Il a l'air essoufflé. À quel point a-t-il lutté ? Et qu'est-ce qu'il cache au juste pour aller si loin ? Pour le savoir, nous avons franchi la porte extravagante et sommes entrées dans le bâtiment.
« Vous pouvez encore faire demi-tour. Je suis sérieuse, rentrez chez vous, s'il vous plaît. » « Tu ne sais pas quand abandonner. »
Il n'y avait rien à voir d'autre que Minadzuki qui suppliait sincèrement en s'inclinant profondément, le buste à quatre-vingt-dix degrés. On était honnêtement déçues. En regardant les autres, pour une raison quelconque, ils nous observent depuis l'ombre du couloir. C'est quoi, cette scène ?

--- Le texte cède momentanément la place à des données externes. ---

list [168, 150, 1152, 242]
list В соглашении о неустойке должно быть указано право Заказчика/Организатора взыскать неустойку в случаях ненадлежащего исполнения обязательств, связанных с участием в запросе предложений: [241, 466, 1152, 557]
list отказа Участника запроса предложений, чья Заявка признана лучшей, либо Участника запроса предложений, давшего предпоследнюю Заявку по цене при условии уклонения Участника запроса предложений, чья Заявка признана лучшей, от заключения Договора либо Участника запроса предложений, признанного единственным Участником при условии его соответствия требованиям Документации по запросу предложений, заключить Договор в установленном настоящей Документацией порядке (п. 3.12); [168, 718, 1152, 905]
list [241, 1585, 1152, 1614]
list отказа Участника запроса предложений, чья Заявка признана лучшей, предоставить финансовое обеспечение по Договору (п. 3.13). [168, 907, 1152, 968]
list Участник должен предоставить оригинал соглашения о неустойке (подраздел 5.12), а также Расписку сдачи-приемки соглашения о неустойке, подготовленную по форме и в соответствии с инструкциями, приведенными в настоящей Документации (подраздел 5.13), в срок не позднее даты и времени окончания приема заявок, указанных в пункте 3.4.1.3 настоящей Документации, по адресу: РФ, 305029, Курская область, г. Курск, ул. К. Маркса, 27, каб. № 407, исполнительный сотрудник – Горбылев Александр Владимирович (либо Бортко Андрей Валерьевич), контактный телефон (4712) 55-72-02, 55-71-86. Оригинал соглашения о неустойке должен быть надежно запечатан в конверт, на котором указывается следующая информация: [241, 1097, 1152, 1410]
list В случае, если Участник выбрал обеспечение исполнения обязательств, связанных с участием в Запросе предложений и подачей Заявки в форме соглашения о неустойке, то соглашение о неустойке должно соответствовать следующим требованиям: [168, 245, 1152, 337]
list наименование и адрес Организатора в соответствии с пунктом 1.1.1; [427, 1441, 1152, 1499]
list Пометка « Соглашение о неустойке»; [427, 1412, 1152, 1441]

« Il ne reste pas beaucoup de temps. Pourriez-vous partir avant qu'elle n'arrive ? Je me rattraperai, c'est promis. »
On dirait qu'il ne veut pas qu'on rencontre quelqu'un. Cependant, c'est probablement déjà trop tard. Après tout, pendant que sa famille et ses domestiques nous regardaient depuis derrière un coin, une fille en kimono s'approchait de nous. Minadzuki ne semble pas remarquer qu'elle est juste derrière lui.
« Maître Yuuto. Ces dames sont ? » « K-Kiyose. Je t'ai dit que tu n'avais pas particulièrement besoin de les saluer, non ? » « Oui, on me l'a dit. Cependant, j'ai senti que vous conversiez avec ces dames, donc j'ai décidé de venir. » « OK, toutes les unités repli. On se barre au plus vite. » «« Compris !! »» « Comme si on allait vous laisser ! À ce stade, je vous embarque toutes avec moi ! »
La curiosité a tué le chat. Je suis complètement d'accord avec ça. J'ai ressenti un danger. Je jure avoir vu une sorte d'aura sombre poindre derrière la fille. En plus, on a juste une conversation normale, mais la façon dont elle me regarde fait peur. Et qu'est-ce qu'elle veut dire par « sentir » !?
« Pourquoi tu as une dingue chez toi !? » « Je n'y peux rien ! Kiyose est ma fiancée ! »
En entendant ça, nous trois qui courions vers la porte sommes restées figées avant d'atteindre la poignée. « Hein ? Sérieusement ? » En me retournant, j'ai eu droit à un hochement de tête solennel, donc c'est vrai. Cette fille qui nous fixe évidemment avec des yeux de jalousie est la fiancée de Minadzuki ?
« Minadzuki, mes condoléances. » « Vous trois, vous allez aussi en baver à partir de maintenant. »
On dirait que ça ne finira pas par un simple salut chez les Minadzuki non plus. Bon, c'est de notre faute d'avoir mis les pieds dans un champ de mines.